The female power of the Mughal Empire
Swapna Liddle Swapna Liddle | 18 Oct, 2018
WRITING THE BIOGRAPHY of a historical figure separated by over four centuries is a challenge. It is even more difficult when the subject is Nur Jahan, the powerful wife of Mughal Emperor Jahangir, whom she married when she was 31, and a widow. The fact that she proceeded to act as a ‘co- sovereign’ for a number of years during Jahangir’s reign is widely acknowledged. There is also no doubt about her personal accomplishments, including her skill at shooting with a firearm—an unusual talent for a woman in that age. Her life lends itself to a detailed biography.
Yet, it is not surprising that historians have, in the words of RubyLal, ‘offered only bullet-point synopses of Nur’s life: she issued orders, coins were struck in her name, she designed clothes and gardens.’ After all, she herself left no writings behind apart from a few extant formal written orders and occasional poetry. Some details about her and her family come through in the writings of her contemporaries, notably in the diary of Jahangir himself, but certainly not enough to flesh out the woman, her personality, and her life.
Lal overcomes these challenges innovatively. For one, she uses the biography as an opportunity to discuss aspects of the wider world in which Nur Jahan lived. Thus, she describes the political background of Safavid Iran (the homeland of Nur Jahan’s family) and Mughal India, the latter in particular detail for obvious reasons. A general reader may not be able to make sense of many of the developments in Nur Jahan’s life without grasping the fundamentals of Mughal kingship, the imperial bureaucracy (the mansabdari system), and important policies such as Akbar’s sulh-i- kul. Details of the family and its structure are equally important—traditions of succession to the throne, for example, and the harem and its hierarchy and politics. These descriptions help make this biography a window to Mughal history at large.

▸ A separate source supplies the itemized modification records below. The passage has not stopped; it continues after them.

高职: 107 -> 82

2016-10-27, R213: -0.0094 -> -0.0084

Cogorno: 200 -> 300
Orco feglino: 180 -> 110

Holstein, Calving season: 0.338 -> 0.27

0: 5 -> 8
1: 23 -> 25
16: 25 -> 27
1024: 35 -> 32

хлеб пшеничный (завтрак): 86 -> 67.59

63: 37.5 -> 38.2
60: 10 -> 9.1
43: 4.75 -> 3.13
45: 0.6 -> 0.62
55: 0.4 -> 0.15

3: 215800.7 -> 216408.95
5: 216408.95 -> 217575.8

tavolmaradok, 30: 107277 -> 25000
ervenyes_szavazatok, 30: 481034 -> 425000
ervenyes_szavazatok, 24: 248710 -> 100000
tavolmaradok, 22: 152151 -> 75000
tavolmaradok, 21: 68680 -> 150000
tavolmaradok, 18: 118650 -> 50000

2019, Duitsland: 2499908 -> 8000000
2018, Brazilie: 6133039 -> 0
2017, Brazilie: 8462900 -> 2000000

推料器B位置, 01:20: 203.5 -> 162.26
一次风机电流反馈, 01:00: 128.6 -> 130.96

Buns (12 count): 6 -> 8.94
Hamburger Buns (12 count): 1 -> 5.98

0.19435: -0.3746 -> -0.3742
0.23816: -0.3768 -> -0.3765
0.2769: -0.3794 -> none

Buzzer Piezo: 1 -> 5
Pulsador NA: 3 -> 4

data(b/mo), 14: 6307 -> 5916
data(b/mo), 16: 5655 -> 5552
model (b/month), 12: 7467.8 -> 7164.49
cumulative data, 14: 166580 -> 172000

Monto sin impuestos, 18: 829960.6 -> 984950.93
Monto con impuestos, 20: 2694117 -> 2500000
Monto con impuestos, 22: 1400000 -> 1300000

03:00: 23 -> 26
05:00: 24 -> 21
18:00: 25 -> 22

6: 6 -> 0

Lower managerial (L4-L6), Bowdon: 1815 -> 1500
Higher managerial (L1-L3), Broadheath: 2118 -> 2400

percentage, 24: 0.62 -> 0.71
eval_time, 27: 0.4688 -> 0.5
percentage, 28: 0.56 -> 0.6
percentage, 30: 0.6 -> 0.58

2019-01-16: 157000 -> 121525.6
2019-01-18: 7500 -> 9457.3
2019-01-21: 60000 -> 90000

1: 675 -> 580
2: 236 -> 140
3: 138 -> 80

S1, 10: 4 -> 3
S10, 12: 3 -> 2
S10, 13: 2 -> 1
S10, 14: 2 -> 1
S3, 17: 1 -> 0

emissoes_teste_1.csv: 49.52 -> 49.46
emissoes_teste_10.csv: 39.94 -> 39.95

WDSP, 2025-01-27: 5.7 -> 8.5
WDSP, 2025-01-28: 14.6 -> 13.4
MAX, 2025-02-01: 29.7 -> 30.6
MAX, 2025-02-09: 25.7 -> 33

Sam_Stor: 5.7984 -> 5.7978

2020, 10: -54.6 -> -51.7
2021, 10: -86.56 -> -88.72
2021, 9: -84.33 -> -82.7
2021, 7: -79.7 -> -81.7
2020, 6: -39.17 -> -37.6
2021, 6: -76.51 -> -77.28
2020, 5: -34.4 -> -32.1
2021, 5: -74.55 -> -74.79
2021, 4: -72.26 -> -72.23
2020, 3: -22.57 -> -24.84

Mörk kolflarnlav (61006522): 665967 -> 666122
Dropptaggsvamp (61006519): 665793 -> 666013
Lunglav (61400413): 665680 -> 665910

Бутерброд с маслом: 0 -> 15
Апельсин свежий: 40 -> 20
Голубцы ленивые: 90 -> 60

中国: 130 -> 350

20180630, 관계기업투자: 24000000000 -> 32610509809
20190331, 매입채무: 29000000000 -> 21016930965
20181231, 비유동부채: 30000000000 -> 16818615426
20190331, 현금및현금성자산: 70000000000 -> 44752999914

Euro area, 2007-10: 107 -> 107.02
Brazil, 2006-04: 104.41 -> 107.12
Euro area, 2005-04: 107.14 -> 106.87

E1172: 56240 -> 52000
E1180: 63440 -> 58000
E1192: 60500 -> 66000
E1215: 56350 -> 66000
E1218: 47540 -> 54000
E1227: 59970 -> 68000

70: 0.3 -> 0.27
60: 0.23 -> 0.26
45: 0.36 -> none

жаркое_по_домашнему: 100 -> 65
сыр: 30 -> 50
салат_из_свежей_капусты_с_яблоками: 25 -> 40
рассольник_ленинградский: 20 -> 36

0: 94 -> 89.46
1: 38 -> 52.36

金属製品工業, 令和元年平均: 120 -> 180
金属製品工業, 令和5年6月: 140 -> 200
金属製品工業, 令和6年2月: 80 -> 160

In trying to reconstruct something of the life Nur Jahan might have led, especially in the period before she entered Jahangir’s zenana, the biographer faces great difficulties on account of the paucity of direct information. To fill these gaps, Lal uses texts that tell us about the social background of Nur Jahan’s family, offering us some idea of the kind of upbringing a young daughter of Iranian emigrés in India might have had. The stories she was told as a child, her education, and the code of conduct that would have been expected of her as a girl are all extrapolated from historical studies of literary material and prevalent social norms.
This is a technique that undoubtedly does much to ‘bring history alive’ for a general readership, as we get insights into the Mughal-era way of life, language, food, social and religious customs. It does nevertheless have its limitations. Nur Jahan spent the years after her first marriage in Bengal. The birth of her daughter during that sojourn is described thus: ‘[N]ew traditions from Bengal would accompany Ladli’s birth. Women in the mansion and from the neighbourhood would light a fire with straws taken from thatching and make an offering to Shashthi, the goddess of children….’ And of Ladli’s childhood, it is said, she would listen to ‘songs in Bengali, her twin first language along with Persian-Hindavi. Her parents would teach her to speak in both tongues with gentility and restraint.’ One wonders at the validity of such extrapolations and whether at this point the book might be moving from history to a more creative genre.
The details of the latter part of Nur Jahan’s life are less problematic. What the author effectively does is to analyse the events of Nur Jahan’s life: the death of her first husband, her marriage to Jahangir, her rapid rise to a de facto joint ruler, her astute political manouevres to sustain her own power and of those close to her, and ultimately her inability to hold on to authority without a male sovereign through whom she could act.
Empress is the story of the life of a remarkable woman and her times, put across in a narrative that is sympathetic without being sentimental. It is an example of the closest we can probably get to recreating the lives of elusive female figures in our history.